PUBHLTH340 Sustainability and Environmental Health

  • Undergraduate level
  • Winter term(s)
  • 3 Credit Hour(s)
  • Instructor(s): Batterman, Stuart; Jolliet, Olivier; Staff;
  • Prerequisites: None
  • Description: This course links environmental health and sustainability issues with the goal of developing sustainable strategies. It addresses environmental health determinants, underlying drivers and stressors, environmental metrics, exposures and impacts, assessment tools, and sustainable solutions. These concepts are applied to sustainable and healthy cities, transportation, food, energy, and consumer product systems.
  • Course Goals: 1. To understand the major risk factors that affect human and global environmental health. 2. To critically identify key drivers, stresses and health impacts associated with main domains of consumption and human activity. 3. To understand the analytical methods and underlying science used to evaluate sustainability, assess human health impacts, and contrast footprints (e.g., for carbon, water). 4. To be able to formulate the key principles leading towards sustainable and healthy solutions for the major domains of consumption and human activity.
  • Competencies: The proposed course will enable students: 1) To be able to identify major human health risk factors and their underlying causes, including environmental and nutritional determinant factors that impact human health status; 2) To be able to define, analyze and interpret principles of sustainable production and consumption in specific domains; 3) To be able to apply life cycle-based footprint tools and other metrics to quantify sustainability and health impact of products, organizations, and systems; and 4) To be able to define sustainability goals, interpret appropriate metrics, and apply problem solving skills at organizational or corporate levels.

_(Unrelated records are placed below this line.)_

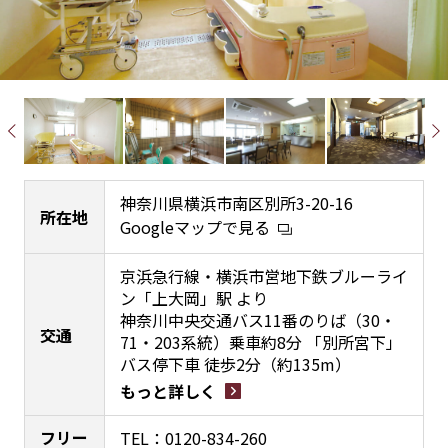
神奈川県横浜市南区別所3-20-16
所在地
Googleマップで見る
京浜急行線・横浜市営地下鉄ブルーライ
ン「上大岡」駅 より
神奈川中央交通バス11番のりば（30・
交通
71・203系統）乗車約8分 「別所宮下」
バス停下車 徒歩2分（約135m）
もっと詳しく
フリー
TEL：
0120-834-260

  • Learning Objectives: *This course contributes in particular to the following undergraduate competencies and program domains: a) Science of Exposure and Human Health: it explains the underlying sciences and relationship between sustainable consumption and human health, proposing environmental metrics, exposure and impact assessment tools, and addressing opportunities for preventing impacts and protecting health across the life course. b) Determinants of Health: This course describes the underlying drivers and stressors, as well as the environmental health and nutritional determinant factors that impact human health status. c) Problem Solving: Student will develop and apply problem-solving skills to develop sustainable solutions applicable to sustainable and healthy cities, transportation, food, energy, and consumer product systems.